### Instructions to follow
Reproduce the listing below with every instance of "Nvidia" replaced by "NVIDIA", keeping everything else unchanged. Omit the pictures from your response.

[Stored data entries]
—————
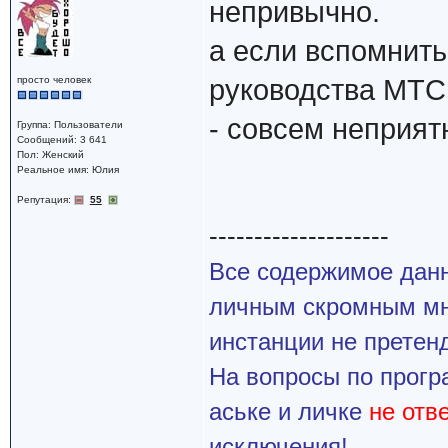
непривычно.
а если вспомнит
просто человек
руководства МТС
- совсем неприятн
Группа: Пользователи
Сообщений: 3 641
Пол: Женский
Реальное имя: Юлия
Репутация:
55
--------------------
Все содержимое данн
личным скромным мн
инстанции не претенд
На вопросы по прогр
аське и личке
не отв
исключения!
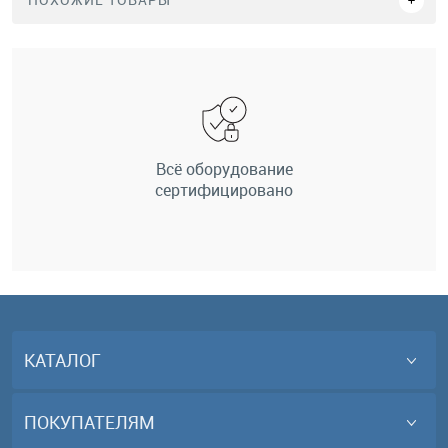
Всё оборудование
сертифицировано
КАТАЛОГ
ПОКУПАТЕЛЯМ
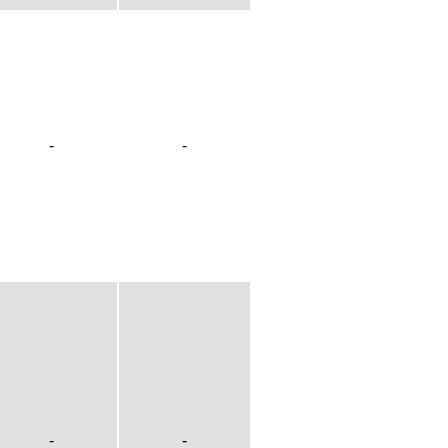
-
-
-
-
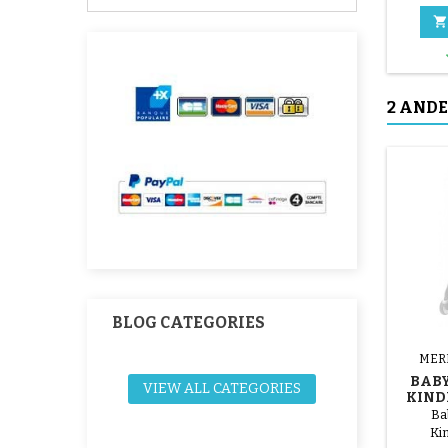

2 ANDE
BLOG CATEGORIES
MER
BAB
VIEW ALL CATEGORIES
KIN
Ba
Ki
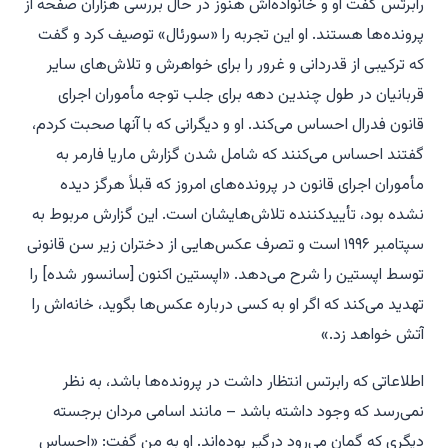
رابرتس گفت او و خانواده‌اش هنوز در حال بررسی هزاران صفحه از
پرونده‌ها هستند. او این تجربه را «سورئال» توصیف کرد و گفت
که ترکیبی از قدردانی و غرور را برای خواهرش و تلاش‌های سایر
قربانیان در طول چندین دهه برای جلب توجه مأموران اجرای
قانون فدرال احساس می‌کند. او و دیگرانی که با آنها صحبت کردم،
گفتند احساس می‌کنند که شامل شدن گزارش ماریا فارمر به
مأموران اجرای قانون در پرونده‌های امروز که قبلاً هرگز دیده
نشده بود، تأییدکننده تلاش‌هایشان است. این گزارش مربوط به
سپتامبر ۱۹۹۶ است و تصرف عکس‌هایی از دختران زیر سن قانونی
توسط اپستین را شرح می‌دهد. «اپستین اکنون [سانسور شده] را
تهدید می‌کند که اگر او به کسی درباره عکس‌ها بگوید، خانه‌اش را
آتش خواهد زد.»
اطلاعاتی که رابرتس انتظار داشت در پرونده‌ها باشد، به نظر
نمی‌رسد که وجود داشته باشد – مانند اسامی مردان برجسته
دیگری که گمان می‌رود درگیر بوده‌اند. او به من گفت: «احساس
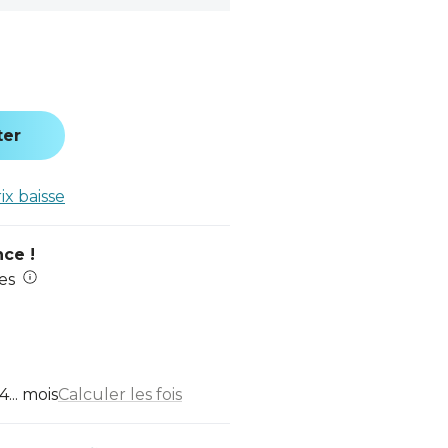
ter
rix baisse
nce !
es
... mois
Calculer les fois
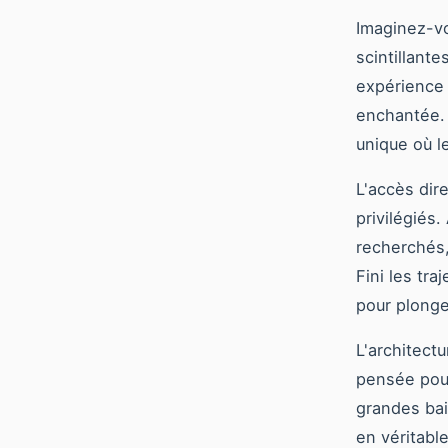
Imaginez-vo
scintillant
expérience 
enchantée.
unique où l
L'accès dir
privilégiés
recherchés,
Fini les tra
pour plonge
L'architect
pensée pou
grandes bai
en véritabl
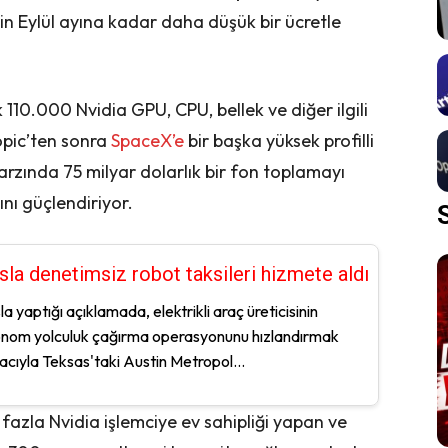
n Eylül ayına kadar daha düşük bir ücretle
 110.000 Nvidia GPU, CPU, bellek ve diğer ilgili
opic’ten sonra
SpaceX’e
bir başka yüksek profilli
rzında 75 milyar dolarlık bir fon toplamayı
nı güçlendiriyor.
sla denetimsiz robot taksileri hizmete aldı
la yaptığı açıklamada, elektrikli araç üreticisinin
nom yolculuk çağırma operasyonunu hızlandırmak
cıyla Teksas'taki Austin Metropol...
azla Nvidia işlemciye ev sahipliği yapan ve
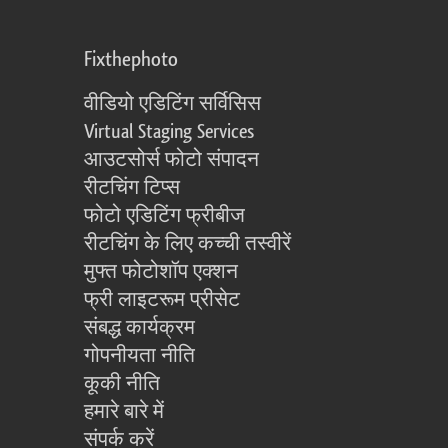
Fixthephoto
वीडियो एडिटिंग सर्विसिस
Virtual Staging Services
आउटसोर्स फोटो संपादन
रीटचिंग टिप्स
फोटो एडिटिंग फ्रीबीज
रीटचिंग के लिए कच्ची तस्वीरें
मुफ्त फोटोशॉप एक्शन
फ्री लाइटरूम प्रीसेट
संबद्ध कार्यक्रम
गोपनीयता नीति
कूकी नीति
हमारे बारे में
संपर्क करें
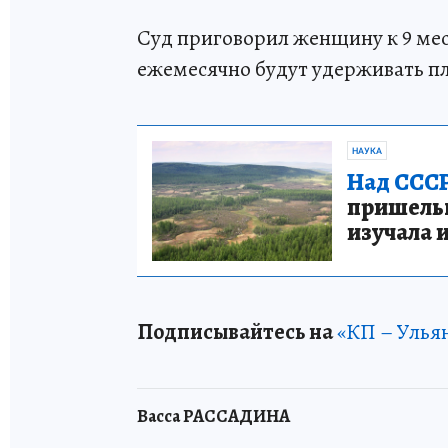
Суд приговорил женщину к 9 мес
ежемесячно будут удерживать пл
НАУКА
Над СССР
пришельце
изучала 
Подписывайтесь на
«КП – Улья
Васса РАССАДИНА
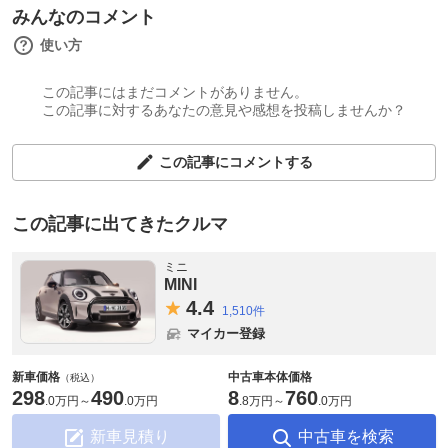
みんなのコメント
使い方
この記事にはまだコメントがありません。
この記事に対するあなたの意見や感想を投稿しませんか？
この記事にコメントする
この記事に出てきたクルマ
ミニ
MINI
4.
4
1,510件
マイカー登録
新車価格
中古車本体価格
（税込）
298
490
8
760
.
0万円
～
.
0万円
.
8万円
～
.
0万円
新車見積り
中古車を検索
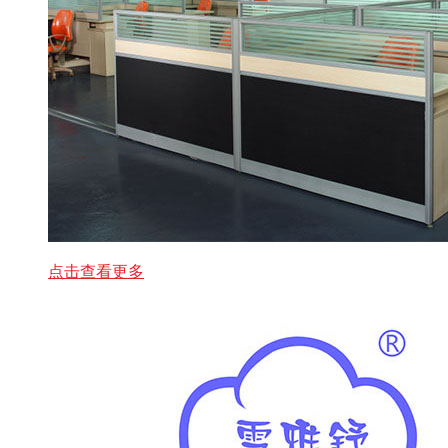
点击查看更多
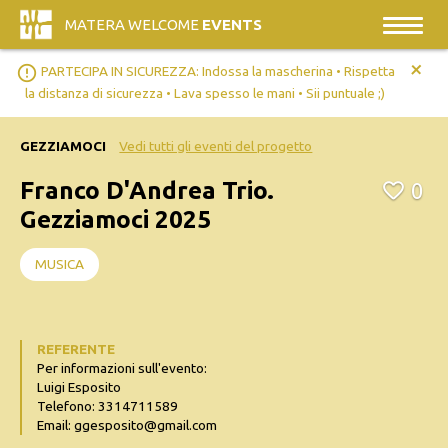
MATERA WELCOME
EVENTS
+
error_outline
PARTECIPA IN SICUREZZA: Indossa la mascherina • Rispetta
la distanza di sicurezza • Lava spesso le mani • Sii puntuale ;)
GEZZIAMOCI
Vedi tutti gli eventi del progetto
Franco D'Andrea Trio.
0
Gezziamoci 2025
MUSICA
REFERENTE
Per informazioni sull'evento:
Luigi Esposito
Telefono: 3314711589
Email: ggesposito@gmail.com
—————
### Exercise solution
непривычно.
а если вспомнит
просто человек
руководства МТС
- совсем неприятн
Группа: Пользователи
Сообщений: 3 641
Пол: Женский
Реальное имя: Юлия
Репутация:
55
--------------------
Все содержимое данн
личным скромным мн
инстанции не претенд
На вопросы по прогр
аське и личке
не отв
исключения!
Всё оборудование
сертифицировано
КАТАЛОГ
ПОКУПАТЕЛЯМ
-
-
-
-

2 ANDE
BLOG CATEGORIES
MER
BAB
VIEW ALL CATEGORIES
KIN
Ba
Ki
رابرتس گفت او و خانواده‌اش هنوز در حال بررسی هزاران صفحه از
پرونده‌ها هستند. او این تجربه را «سورئال» توصیف کرد و گفت
که ترکیبی از قدردانی و غرور را برای خواهرش و تلاش‌های سایر
قربانیان در طول چندین دهه برای جلب توجه مأموران اجرای
قانون فدرال احساس می‌کند. او و دیگرانی که با آنها صحبت کردم،
گفتند احساس می‌کنند که شامل شدن گزارش ماریا فارمر به
مأموران اجرای قانون در پرونده‌های امروز که قبلاً هرگز دیده
نشده بود، تأییدکننده تلاش‌هایشان است. این گزارش مربوط به
سپتامبر ۱۹۹۶ است و تصرف عکس‌هایی از دختران زیر سن قانونی
توسط اپستین را شرح می‌دهد. «اپستین اکنون [سانسور شده] را
تهدید می‌کند که اگر او به کسی درباره عکس‌ها بگوید، خانه‌اش را
آتش خواهد زد.»
اطلاعاتی که رابرتس انتظار داشت در پرونده‌ها باشد، به نظر
نمی‌رسد که وجود داشته باشد – مانند اسامی مردان برجسته
دیگری که گمان می‌رود درگیر بوده‌اند. او به من گفت: «احساس
ter
rix baisse
nce !
es
... mois
Calculer les fois
Imaginez-vo
scintillant
expérience 
enchantée.
unique où l
L'accès dir
privilégiés
recherchés,
Fini les tra
pour plonge
L'architect
pensée pou
grandes bai
en véritabl
n Eylül ayına kadar daha düşük bir ücretle
 110.000 NVIDIA GPU, CPU, bellek ve diğer ilgili
opic’ten sonra
SpaceX’e
bir başka yüksek profilli
rzında 75 milyar dolarlık bir fon toplamayı
nı güçlendiriyor.
sla denetimsiz robot taksileri hizmete aldı
la yaptığı açıklamada, elektrikli araç üreticisinin
nom yolculuk çağırma operasyonunu hızlandırmak
cıyla Teksas'taki Austin Metropol...
azla NVIDIA işlemciye ev sahipliği yapan ve
Fixthephoto
वीडियो एडिटिंग सर्विसिस
Virtual Staging Services
आउटसोर्स फोटो संपादन
रीटचिंग टिप्स
फोटो एडिटिंग फ्रीबीज
रीटचिंग के लिए कच्ची तस्वीरें
मुफ्त फोटोशॉप एक्शन
फ्री लाइटरूम प्रीसेट
संबद्ध कार्यक्रम
गोपनीयता नीति
कूकी नीति
हमारे बारे में
संपर्क करें
Суд приговорил женщину к 9 мес
ежемесячно будут удерживать пл
НАУКА
Над СССР
пришельце
изучала 
Подписывайтесь на
«КП – Улья
Васса РАССАДИНА
みんなのコメント
使い方
この記事にはまだコメントがありません。
この記事に対するあなたの意見や感想を投稿しませんか？
この記事にコメントする
この記事に出てきたクルマ
ミニ
MINI
4.
4
1,510件
マイカー登録
新車価格
中古車本体価格
（税込）
298
490
8
760
.
0万円
～
.
0万円
.
8万円
～
.
0万円
新車見積り
中古車を検索
点击查看更多
MATERA WELCOME
EVENTS
+
error_outline
PARTECIPA IN SICUREZZA: Indossa la mascherina • Rispetta
la distanza di sicurezza • Lava spesso le mani • Sii puntuale ;)
GEZZIAMOCI
Vedi tutti gli eventi del progetto
Franco D'Andrea Trio.
0
Gezziamoci 2025
MUSICA
REFERENTE
Per informazioni sull'evento:
Luigi Esposito
Telefono: 3314711589
Email: ggesposito@gmail.com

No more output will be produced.